Пишу мало. Весь день (сегодня мне дали за воскресенье — выходной) главу о Диккенсе для диссертации[833]. Писал с жаром, читал Софье Александровне. Она очень одобрила.

Меня назначили Ученым секретарем Музея. Сейчас готовится выставка «Литературные места, захваченные фашистами». Среди них нашел бесконечно любимое Детское Село. День кончается. Голову клонит к подушке.

Обнимаю тебя, мой милый мальчик. Привет тебе от Софьи Александровны, и тебе и жене.

Твой Н. Анц.
Н. Анц.

1 мая 1943 г. Москва

1 мая 1943 г. Москва

Дорогой мой Гогус,

Как печально было твое последнее письмо, как взгрустнулось мне, что я далеко от тебя и не могу потрепать тебя по голове.

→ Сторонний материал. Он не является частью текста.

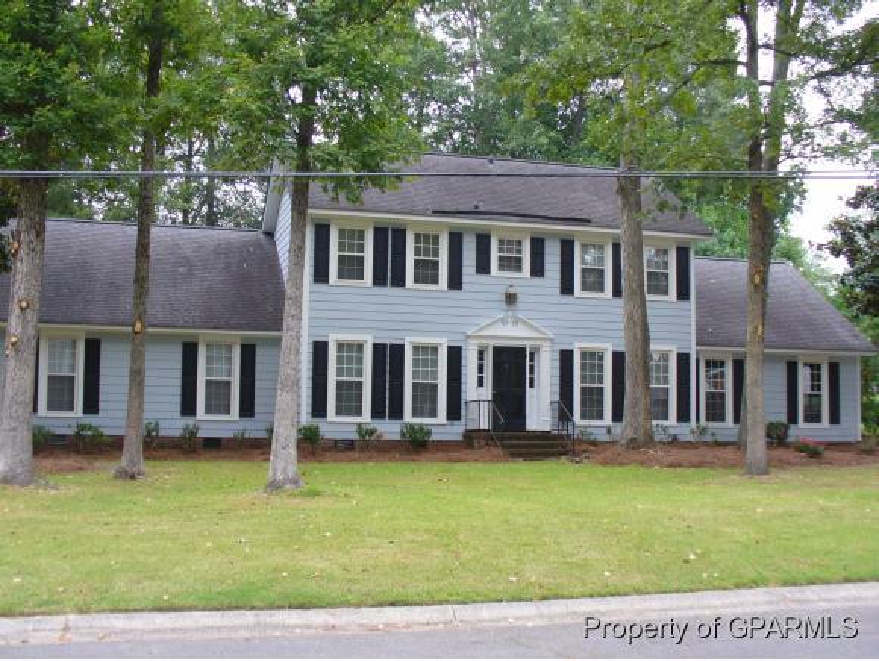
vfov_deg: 34.4
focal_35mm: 42
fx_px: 1067
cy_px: 330
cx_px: 440
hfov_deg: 44.8
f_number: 2.9
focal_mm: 7
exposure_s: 1/80
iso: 80
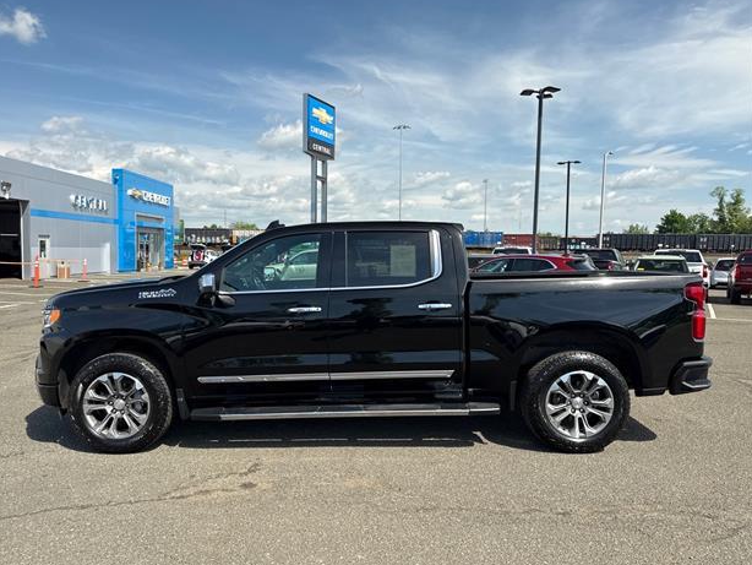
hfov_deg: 69.4
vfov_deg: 54.9
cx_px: 364
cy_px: 278
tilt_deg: -2.0
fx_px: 543
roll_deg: -0.4
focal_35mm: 25
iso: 80
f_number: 1.78
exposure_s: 1/735
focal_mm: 6.76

Так представилась твоя понурая голова с рыжеватым хохолком.

Часто думая о тебе, я переношусь в свое прошлое 1918–19 годов, когда и у меня была семья, когда был так труден наш быт. Но я чувствую, что тебе неизмеримо тяжелее. Что нет у тебя того света, который рассеивал тьму. Он у меня был. В годовщину смерти Светика я перелистывал записи моей Тани, письма Светика и Танюши, мои старые записи о Таточке и чувствовал, что мне были даны такие сокровища, которые неподвластны никаким разрушительным силам. Хорошо ли это, что пишу об этом тебе, словно призываю тебя найти в себе этот свет, побеждающий тьму. Я, конечно, понимаю, что не только во мне был этот свет, и не моя в том заслуга. Но ведь и ты в какой-то мере знал этот свет. Больнее всего отозвались во мне твои слова — и «домой не тянет».